▶ [Source passage]:
◇ ◇ ◇ ◇ ◇ ◇ ◇

Built for the person paying. And the person delivering honest work.
TL;DR: I built homemd because the same job got quoted at $800 and $4,500 from different contractors and I had no honest way to know who was telling the truth. The enemy isn't the trade — it's the information asymmetry. You're our only customer; honest contractors use it too, to prove their quotes are fair.
I'm Terry. I bought my first house in New York six years ago, and I built HomeMD.ai because of what happened next.
One thing before I tell this story: I am not on a crusade. (Spend any time on r/HomeImprovement — honest contractors complain about bad-faith pricing more than homeowners do. It makes their honest quotes look expensive by comparison.)
The actual problem is much less dramatic than "evil tradesperson" — it's information asymmetry. The pro has the playbook. The person paying usually doesn't. HomeMD just shares the playbook.
The quotes that didn't add up
When I needed to renovate my lawn after a tree removal damaged it, I called several contractors — the quotes ranged from $800 to $4,500 for the same job. I ended up doing it myself: researching soil composition, sourcing the right grass seed for my zone, ordering parts online, and building a drip irrigation system to keep my plants and trees alive through the summer.

◇ ◇ ◇ ◇ ◇ ◇ ◇

▶ [Recorded data]:

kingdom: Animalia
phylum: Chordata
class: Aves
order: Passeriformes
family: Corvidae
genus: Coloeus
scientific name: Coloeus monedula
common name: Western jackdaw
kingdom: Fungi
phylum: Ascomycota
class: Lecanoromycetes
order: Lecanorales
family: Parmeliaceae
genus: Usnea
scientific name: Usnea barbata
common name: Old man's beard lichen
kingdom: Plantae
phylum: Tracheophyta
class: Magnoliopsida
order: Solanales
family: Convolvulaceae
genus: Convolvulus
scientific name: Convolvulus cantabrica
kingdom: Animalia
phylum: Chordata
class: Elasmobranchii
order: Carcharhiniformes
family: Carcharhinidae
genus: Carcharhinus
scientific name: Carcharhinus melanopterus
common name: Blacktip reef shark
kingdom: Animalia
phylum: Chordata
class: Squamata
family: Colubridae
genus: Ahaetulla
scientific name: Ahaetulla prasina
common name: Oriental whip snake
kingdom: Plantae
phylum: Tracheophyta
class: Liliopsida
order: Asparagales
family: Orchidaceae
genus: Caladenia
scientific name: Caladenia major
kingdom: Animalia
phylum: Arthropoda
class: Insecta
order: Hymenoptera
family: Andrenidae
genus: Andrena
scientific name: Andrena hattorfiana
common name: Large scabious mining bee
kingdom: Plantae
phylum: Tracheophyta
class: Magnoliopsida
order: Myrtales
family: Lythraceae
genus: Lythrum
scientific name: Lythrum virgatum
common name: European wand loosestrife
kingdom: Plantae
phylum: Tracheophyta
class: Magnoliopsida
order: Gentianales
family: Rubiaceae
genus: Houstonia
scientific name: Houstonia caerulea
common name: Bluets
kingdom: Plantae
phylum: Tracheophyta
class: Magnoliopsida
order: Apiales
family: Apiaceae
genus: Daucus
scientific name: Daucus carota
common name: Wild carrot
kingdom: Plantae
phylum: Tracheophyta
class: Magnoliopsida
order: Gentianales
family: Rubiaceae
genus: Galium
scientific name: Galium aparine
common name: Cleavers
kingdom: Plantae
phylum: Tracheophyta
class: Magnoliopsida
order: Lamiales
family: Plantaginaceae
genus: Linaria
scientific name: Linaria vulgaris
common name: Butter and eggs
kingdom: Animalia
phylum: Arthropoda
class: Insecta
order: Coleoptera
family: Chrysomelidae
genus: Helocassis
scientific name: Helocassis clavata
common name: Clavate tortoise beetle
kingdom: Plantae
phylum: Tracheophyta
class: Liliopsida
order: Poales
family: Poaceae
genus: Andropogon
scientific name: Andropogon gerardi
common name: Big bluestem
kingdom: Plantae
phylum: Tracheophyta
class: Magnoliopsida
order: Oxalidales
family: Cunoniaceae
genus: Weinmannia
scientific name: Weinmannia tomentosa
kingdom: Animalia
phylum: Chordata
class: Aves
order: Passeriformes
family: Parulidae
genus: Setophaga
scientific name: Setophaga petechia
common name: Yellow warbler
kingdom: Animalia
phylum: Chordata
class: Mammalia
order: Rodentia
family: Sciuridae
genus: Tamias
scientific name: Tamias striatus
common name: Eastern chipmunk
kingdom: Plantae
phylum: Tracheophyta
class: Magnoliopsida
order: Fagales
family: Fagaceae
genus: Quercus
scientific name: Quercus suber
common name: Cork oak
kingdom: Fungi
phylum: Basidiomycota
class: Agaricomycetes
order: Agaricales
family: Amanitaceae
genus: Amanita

◇ ◇ ◇ ◇ ◇ ◇ ◇

▶ [Problem set]:
A - Write out the part of the HomeMD founder's story that begins at the words "TL;DR: I built" and stops after the words "quotes are fair.".
B - Resume the HomeMD founder's story from the point where it stops.
None of the items is needed for this work.

▶ [Responses by task]:
A -
TL;DR: I built homemd because the same job got quoted at $800 and $4,500 from different contractors and I had no honest way to know who was telling the truth. The enemy isn't the trade — it's the information asymmetry. You're our only customer; honest contractors use it too, to prove their quotes are fair.

B -
When my roof needed replacing, I got 5–7 quotes — wildly different prices, and the cheaper ones quietly omitted things that should have been required, like attic ventilation upgrades. I spent weeks reading building code summaries to learn what every quote should contain.
If terms like R-value or asbestos testing don't mean anything to you yet — that's exactly why I built HomeMD. It tells you what you need to know, when you need to know it, in plain English.
When I rebuilt my garage from studs out, I tested for asbestos behind the old drywall, chose the right insulation R-value for my climate, cut and hung drywall, designed vent placement, did the flooring, and bought every Milwaukee tool I could justify. Every decision took hours of research.
The breaking point
A contractor I hired to install a bath fan took a shortcut: they vented it into my attic instead of through the soffit to the outside — a textbook IRC M1505 violation that would have caused mold within 18 months. I caught it only because I'd been reading the residential building code (IRC) on the side. I tore it out and redid it myself.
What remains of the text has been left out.